Tony Leon, who took over from Helen Suzman, had celebrated between 1975 and 1977 the South African Defense Force in its official magazine, “Paratus”. In those days Tony Leon called a military detention centre at Voortrekkerhoogte outside Pretoria, where torture and chemical castration were practiced, “strictly regulated and humane”.

 

In his articles for the apartheid defense force’s “Paratus” magazine, the former DA leader, Tony Leon, described the brutal and illegal SADF invasion of Angola “one of many splendored tasks of the army”.

 

Helen Zille followed Tony Leon as DA leader. She became the DA mayor of Cape Town. Later, after forming alliances with smaller political parties, she made it to DA premier of the Western Cape Province.
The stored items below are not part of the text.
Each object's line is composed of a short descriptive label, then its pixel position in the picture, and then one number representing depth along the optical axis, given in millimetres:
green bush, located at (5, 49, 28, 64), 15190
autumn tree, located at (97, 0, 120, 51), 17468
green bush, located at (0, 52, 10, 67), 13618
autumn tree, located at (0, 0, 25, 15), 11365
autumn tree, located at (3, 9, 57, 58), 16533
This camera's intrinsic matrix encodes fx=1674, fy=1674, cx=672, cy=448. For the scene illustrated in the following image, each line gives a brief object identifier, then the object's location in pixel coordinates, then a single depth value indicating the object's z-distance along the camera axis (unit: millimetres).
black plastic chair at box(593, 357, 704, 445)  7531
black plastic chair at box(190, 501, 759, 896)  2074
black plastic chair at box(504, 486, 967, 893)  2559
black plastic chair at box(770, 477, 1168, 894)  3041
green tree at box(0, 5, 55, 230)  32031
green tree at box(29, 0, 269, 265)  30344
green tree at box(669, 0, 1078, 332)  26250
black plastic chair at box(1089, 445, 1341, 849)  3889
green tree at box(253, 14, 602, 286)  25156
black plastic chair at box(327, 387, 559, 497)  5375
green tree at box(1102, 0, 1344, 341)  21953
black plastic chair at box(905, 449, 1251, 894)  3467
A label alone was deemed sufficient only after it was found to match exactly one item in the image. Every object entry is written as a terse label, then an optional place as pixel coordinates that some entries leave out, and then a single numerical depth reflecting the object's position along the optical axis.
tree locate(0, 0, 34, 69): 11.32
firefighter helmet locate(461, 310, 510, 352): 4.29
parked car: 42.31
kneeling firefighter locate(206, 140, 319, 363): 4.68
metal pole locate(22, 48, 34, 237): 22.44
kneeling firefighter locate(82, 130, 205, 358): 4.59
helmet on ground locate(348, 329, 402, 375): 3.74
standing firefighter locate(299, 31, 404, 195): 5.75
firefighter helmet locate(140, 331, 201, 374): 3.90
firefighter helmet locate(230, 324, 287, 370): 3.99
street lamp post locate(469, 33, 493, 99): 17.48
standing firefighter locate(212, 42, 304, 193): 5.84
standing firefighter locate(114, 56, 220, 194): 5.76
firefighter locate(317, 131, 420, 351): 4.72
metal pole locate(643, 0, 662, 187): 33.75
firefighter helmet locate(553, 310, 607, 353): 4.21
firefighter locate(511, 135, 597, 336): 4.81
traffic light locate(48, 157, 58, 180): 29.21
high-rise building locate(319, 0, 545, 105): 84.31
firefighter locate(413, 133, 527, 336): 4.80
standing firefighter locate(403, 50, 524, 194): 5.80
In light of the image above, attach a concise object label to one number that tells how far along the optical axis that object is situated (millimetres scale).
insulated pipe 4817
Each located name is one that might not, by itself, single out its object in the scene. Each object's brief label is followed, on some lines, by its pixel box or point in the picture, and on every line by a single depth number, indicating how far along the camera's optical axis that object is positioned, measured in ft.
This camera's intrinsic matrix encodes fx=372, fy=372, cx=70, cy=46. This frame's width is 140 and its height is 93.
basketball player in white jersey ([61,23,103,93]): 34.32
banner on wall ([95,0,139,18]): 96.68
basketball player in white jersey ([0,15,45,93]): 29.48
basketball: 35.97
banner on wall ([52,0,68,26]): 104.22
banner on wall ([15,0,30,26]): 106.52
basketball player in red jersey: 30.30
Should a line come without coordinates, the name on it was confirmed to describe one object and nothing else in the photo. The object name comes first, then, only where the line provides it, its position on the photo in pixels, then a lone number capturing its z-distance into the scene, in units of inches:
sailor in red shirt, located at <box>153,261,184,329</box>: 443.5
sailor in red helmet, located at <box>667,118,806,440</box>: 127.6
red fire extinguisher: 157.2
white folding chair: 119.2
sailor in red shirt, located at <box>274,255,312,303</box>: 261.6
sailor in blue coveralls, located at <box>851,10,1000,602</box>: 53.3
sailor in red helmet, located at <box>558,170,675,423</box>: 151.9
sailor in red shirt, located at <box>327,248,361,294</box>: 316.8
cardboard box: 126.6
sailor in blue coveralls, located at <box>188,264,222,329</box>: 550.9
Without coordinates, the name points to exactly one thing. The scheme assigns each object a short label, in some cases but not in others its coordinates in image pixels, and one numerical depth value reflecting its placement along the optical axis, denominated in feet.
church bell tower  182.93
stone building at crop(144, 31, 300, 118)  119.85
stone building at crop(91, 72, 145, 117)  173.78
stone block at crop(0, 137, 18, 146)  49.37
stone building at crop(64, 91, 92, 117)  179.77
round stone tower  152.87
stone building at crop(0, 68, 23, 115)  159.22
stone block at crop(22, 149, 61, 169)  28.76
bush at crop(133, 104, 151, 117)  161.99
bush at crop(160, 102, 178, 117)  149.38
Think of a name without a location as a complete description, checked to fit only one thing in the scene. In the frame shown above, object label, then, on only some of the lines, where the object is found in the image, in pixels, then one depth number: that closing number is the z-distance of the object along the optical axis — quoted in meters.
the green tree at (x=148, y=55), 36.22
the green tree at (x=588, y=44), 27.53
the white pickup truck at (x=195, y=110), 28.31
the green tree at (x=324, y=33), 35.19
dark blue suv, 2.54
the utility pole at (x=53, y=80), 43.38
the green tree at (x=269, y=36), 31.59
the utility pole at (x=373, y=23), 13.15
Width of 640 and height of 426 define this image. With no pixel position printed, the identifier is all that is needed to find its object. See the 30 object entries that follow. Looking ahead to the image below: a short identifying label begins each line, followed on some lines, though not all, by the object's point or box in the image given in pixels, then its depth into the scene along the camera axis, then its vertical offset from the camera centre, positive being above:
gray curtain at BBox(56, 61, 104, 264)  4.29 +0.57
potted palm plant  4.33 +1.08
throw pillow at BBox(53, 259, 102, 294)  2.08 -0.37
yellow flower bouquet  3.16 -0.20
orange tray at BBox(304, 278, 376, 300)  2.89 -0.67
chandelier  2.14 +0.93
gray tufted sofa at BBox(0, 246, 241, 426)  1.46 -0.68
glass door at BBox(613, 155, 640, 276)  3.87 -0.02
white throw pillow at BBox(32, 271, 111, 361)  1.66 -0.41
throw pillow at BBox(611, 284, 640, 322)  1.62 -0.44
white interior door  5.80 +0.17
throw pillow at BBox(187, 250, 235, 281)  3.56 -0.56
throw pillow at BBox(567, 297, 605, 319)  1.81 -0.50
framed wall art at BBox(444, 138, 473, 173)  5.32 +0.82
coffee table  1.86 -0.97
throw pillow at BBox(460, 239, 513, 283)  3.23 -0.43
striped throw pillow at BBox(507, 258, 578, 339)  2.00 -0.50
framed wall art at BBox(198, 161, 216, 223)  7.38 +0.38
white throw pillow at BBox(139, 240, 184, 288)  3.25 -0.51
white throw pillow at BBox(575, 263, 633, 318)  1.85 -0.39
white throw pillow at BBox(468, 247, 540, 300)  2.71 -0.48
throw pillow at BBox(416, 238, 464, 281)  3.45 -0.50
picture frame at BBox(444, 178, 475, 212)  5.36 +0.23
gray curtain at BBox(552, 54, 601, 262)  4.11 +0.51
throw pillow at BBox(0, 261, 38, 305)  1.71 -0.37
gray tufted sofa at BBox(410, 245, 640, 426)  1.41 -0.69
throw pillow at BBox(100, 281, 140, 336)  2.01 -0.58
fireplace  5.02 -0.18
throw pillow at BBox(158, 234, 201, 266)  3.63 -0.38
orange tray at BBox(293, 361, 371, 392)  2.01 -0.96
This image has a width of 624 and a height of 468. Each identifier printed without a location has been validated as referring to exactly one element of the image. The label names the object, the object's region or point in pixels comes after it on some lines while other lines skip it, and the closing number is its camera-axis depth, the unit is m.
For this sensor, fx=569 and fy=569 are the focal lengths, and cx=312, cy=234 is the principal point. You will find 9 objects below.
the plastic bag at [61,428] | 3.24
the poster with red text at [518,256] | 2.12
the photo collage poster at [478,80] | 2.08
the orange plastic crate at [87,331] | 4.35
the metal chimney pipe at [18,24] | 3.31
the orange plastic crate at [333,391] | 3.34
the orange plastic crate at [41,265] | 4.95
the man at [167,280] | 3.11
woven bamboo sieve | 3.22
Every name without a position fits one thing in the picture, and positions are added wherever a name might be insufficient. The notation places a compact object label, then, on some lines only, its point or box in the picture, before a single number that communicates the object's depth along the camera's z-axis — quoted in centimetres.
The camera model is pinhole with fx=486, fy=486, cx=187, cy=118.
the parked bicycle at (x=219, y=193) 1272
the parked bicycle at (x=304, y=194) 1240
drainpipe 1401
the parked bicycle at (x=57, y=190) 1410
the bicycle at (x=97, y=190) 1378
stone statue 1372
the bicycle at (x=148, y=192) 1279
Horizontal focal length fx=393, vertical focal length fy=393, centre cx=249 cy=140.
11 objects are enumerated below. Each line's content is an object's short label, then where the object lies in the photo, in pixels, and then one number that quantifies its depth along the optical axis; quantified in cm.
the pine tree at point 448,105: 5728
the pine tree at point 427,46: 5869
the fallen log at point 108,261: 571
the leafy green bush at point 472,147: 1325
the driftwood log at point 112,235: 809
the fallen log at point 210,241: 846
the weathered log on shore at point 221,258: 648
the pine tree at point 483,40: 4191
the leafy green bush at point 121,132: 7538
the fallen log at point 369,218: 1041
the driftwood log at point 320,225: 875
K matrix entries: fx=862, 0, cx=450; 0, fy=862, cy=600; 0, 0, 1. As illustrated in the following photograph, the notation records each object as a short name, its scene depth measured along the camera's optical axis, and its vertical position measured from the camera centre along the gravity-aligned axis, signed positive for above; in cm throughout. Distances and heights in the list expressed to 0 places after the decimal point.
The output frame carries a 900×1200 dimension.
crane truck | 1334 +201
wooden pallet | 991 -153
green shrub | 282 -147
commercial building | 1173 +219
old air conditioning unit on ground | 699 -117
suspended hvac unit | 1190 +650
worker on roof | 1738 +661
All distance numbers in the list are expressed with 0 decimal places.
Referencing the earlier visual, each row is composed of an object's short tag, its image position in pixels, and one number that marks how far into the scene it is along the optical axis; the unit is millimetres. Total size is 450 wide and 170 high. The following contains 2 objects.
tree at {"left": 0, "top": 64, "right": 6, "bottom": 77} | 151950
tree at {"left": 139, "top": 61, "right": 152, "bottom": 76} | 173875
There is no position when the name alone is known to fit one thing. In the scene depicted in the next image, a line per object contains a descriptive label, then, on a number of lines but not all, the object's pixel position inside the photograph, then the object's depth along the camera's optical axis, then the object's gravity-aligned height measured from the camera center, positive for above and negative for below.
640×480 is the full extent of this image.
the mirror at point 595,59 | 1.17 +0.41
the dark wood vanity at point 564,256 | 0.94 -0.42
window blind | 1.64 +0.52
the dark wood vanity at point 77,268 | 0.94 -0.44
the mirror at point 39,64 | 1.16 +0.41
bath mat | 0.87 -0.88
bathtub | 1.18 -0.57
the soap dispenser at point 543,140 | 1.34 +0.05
Zille’s claim to fame is that she was a journalist for the folded ‘Rand Daily Mail’ newspaper in Johannesburg and that she reported critically on the apartheid regime then, particularly on the torture and murder of the BCM leader, Bantu Biko.

 

Africa’s and South Africa’s late African superstar, Brenda Fassie, would be rotating in her grave, if she would know that Zille’s DA abused her song, “Vulindlela” as a party-political song for their political rallies to fire their supporters up, while jumping up and down all over the stages, flashing a clenched fist salute, copying all former struggle movements.

 

Meanwhile, DA leader, Helen Zille, speaking a lot of broken Xhosa, has become South Africa’s corporate media darling.

 

Leon and Zille’s unprincipled and racist concoction — the Democratic Alliance (DA) — is indeed just that. Their history is based on lies.